Et Tu, Josh? Ctd

Ryan Chittum responds to my criticism of TPM’s new advertising strategy:

Here’s the thing: Native ads are just advertorials by another name, and advertorials have long been published by news organizations of the highest standards, including The New York Times, The Wall Street Journal, and The New Yorker. Those “special advertising sections” are the native ads of print, and they’ve been there for decades. … In a perfect world, journalism would be paid for entirely by readers and publications’ interests would align with them and them alone. But while Andrew Sullivan and Consumer Reports can make a go of that, 99.9 percent of journalists and their organizations cannot.
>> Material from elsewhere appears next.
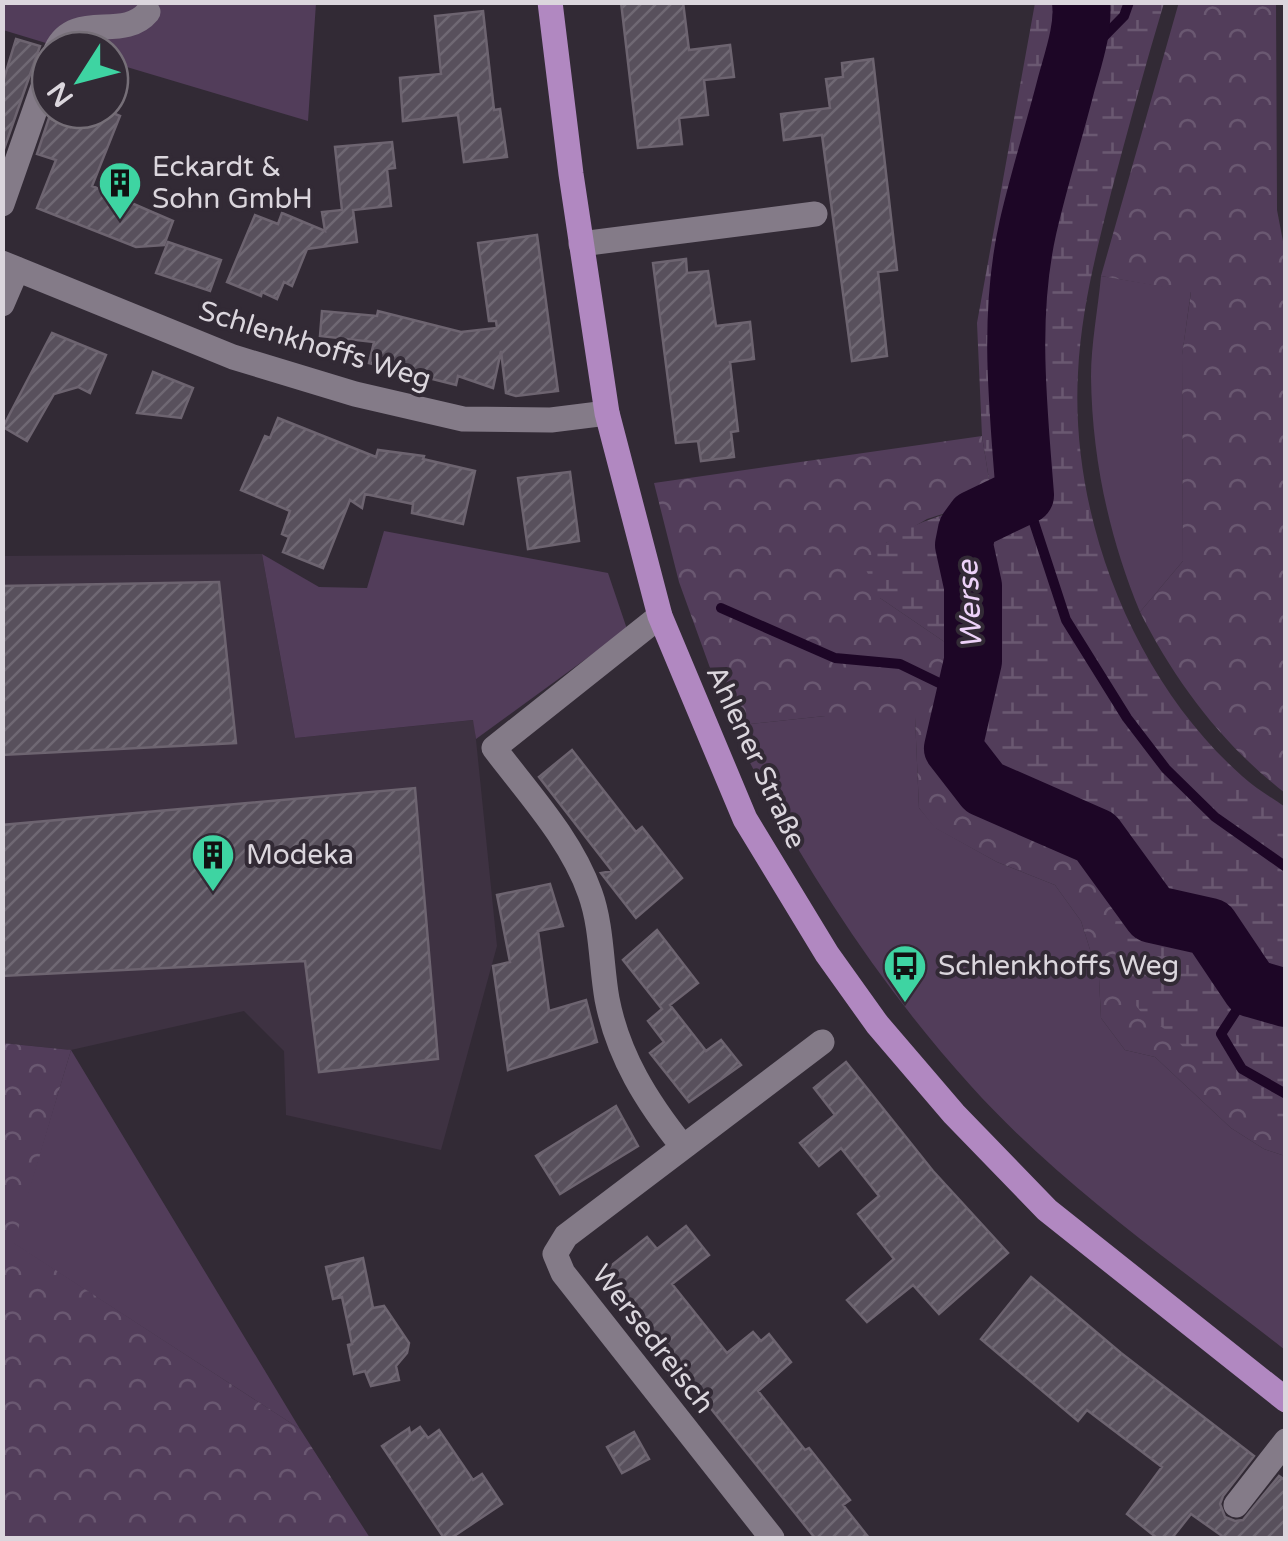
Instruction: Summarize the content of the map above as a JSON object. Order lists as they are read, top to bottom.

I don’t disagree. But those advertorials were never designed to look as much like the rest of the magazines or newspapers, and were labeled “advertorial” or “advertising”. And they were embedded in physical products where you could directly compare them with the actual copy elsewhere, highlighting their difference. Online, a web page is easily detached from its context (85 percent of Buzzfeed’s pages are viewed with no context from the home-page) and so far more susceptible to being viewed as legitimate editorial, rather than a fake article, especially when the framing is identical to a regular page. Chittum argues that the “much more dangerous aspect of advertising is the self-editing or outright censorship big advertisers can prompt on the news side”:

Tobacco companies’ products killed 100 million people in the 20th century, most of them after scientists proved they caused mortal diseases. … Journalism was so addicted to tobacco advertising that the press at least sometimes censored itself when covering the cigarette companies. The New Republic, for instance, a few years before Sullivan got there, squashed an investigation on Big Tobacco’s insidious media strategy because Marty Peretz foresaw “massive losses of advertising income.”

Time, also around the same time in the 1980s, deleted anti-tobacco references from an advertorial pushing healthy living, and a spokesman actually said this to the Chicago Tribune:

“Time, as does Newsweek, has a lot of cigarette advertising. Do you carry material that’s insulting to the advertiser?”

And that was when the media was minting money. With the press now in a far weaker position, the temptation to self-edit is surely stronger. That’s potentially a far bigger problem than native advertising, particularly when the latter is well disclosed.

I agree that it’s a big problem, and likely to become much worse. That’s why we highlighted the extraordinary fact that journalists at Time Inc. now report directly to those on the business side seeking ads. Both are awful – and will contribute to a nadir in trust for anything in journalism, if they haven’t already.